### Work request 1
In the extract on the CJEU and the Islamic veil, what kind of religious symbols did the Advocate General encourage the CJEU to protect?
### Work request 2
From the extract on the CJEU and the Islamic veil, return the passage starting with "The CJEU routinely" and going on through "79 and 76).".
### Work request 3
In the extract on the CJEU and the Islamic veil, rewrite the paragraph beginning "The CJEU routinely deploys" in shorter form, keeping its main facts.

### Extract
——————————

The CJEU even seems to have taken back a statement made in Bougnaoui, where it found that requiring an employee to take off the Islamic veil just because a customer so requested was not justifiable under the directive.1Bougnaoui v. Micropole, par. 41: “the willingness of an employer to take account of the wishes of a customer no longer to have the services of that employer provided by a worker wearing an Islamic headscarf cannot be considered a genuine and determining occupational requirement”. There it seemed that the directive trumped economic considerations. Conversely, here, the CJEU paid great attention to “the legitimate wishes of those customers or users and the adverse consequences that that employer would suffer.” It is hard to see what “adverse consequences” a drugstore would bear besides some hostilities among employees that the employers wanted to avoid by silencing minoritarian voices, or the economic losses stemming from customers deserting the outlet because they do not want to be served by a Muslim woman wearing the veil – an argument that Bougnaoui did not accept.
3. “[I]ndirect discrimination on the grounds of religion or belief resulting from an internal rule of an undertaking prohibiting, at the workplace, the wearing of visible signs of … beliefs with the aim of ensuring a policy of neutrality within that understaking can be justified only if that prohibition covers all visible forms of expression …. A prohibition which is limited to the wearing of conspicuous, large-sized signs of … beliefs is liable to constitute direct discrimination on the grounds of religion or belief, which cannot in any event be justified.”
The CJEU routinely deploys the scrutiny of proportionality with the goal of balancing competing interests while avoiding that any are unnecessarily sacrificed. That was also the approach of the Advocate General. Albeit favorable to employers willing to enforce neutrality within their ranks, the Advocate’s opinion argued against the “total prohibition” of the “visible wearing of any sign of political, philosophical or religious beliefs,” encouraging the CJEU to protect “small-scale” religious symbols (parr. 79 and 76).

——————————

### Provided records

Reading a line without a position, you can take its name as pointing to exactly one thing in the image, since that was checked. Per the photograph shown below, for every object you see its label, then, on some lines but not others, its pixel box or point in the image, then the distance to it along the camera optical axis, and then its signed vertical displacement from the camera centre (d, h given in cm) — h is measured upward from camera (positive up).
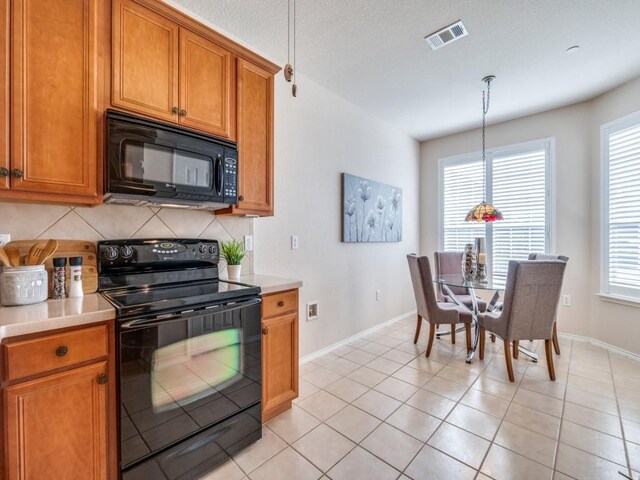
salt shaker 145 -20
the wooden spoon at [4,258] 129 -9
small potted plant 208 -14
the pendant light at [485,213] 289 +26
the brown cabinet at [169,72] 151 +95
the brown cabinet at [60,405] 105 -65
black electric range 129 -60
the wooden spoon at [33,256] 139 -9
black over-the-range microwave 145 +40
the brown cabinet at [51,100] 122 +61
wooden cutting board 150 -10
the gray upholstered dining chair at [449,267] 367 -37
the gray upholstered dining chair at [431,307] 289 -69
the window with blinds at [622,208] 290 +32
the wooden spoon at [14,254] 136 -8
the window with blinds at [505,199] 367 +54
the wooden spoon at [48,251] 140 -7
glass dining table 279 -64
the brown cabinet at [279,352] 188 -76
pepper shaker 143 -20
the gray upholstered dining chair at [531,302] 240 -53
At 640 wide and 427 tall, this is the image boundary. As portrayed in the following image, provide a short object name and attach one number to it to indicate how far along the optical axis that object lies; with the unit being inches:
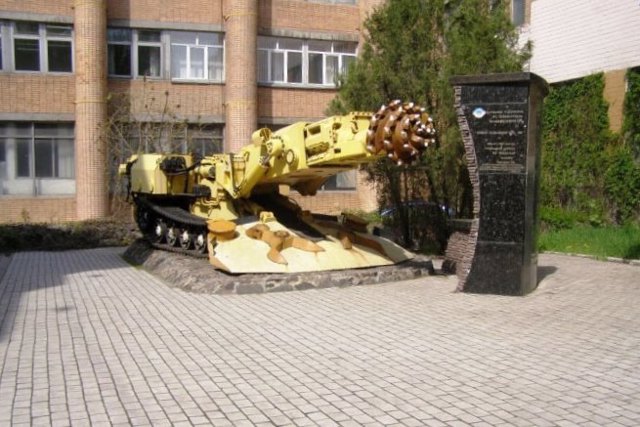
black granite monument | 394.3
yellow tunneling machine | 392.2
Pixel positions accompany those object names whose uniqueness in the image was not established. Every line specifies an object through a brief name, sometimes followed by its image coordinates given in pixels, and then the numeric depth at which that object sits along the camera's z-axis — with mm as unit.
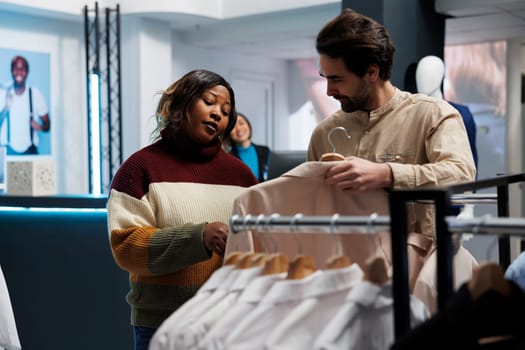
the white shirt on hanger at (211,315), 1347
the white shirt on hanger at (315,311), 1263
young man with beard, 1777
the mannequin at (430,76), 5258
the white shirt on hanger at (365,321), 1223
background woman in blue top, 5891
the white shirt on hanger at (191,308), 1373
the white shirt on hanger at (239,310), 1312
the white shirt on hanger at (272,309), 1304
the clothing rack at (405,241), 1203
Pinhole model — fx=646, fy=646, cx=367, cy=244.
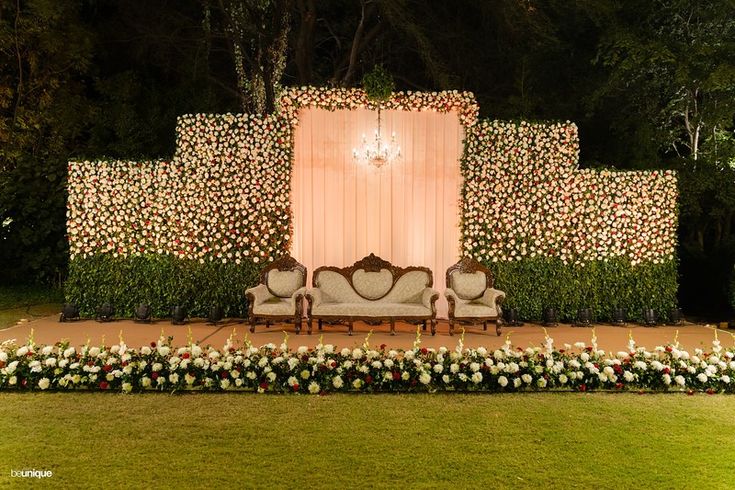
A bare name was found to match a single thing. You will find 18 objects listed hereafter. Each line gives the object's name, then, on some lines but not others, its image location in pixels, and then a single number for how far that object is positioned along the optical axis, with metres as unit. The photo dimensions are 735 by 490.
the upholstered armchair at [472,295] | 8.52
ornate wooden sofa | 8.85
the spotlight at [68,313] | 9.25
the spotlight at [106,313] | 9.26
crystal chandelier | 9.39
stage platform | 7.83
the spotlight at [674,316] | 9.59
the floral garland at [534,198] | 9.50
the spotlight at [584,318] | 9.34
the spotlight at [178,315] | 9.08
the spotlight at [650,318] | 9.49
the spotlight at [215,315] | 9.13
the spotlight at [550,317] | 9.31
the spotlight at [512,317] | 9.32
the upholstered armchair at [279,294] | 8.45
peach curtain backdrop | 9.56
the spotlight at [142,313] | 9.19
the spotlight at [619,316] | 9.48
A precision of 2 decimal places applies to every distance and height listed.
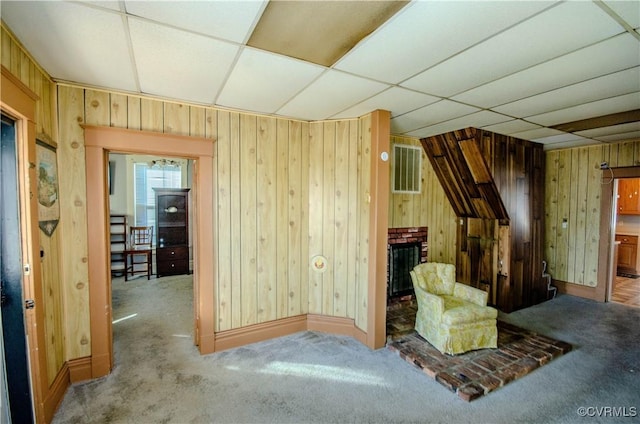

——————————

### Answer area 1
"Small-scale" religious symbols.

### Answer area 2
The CJEU routinely deploys the scrutiny of proportionality with the goal of balancing competing interests while avoiding that any are unnecessarily sacrificed. That was also the approach of the Advocate General. Albeit favorable to employers willing to enforce neutrality within their ranks, the Advocate’s opinion argued against the “total prohibition” of the “visible wearing of any sign of political, philosophical or religious beliefs,” encouraging the CJEU to protect “small-scale” religious symbols (parr. 79 and 76).

### Answer area 3
The CJEU routinely uses proportionality scrutiny to balance competing interests without unnecessarily sacrificing any of them, and the Advocate General took the same approach. Though favorable to employers enforcing neutrality, the Advocate's opinion opposed a "total prohibition" of visibly wearing any sign of political, philosophical or religious beliefs. It urged the CJEU to protect "small-scale" religious symbols (parr. 79 and 76).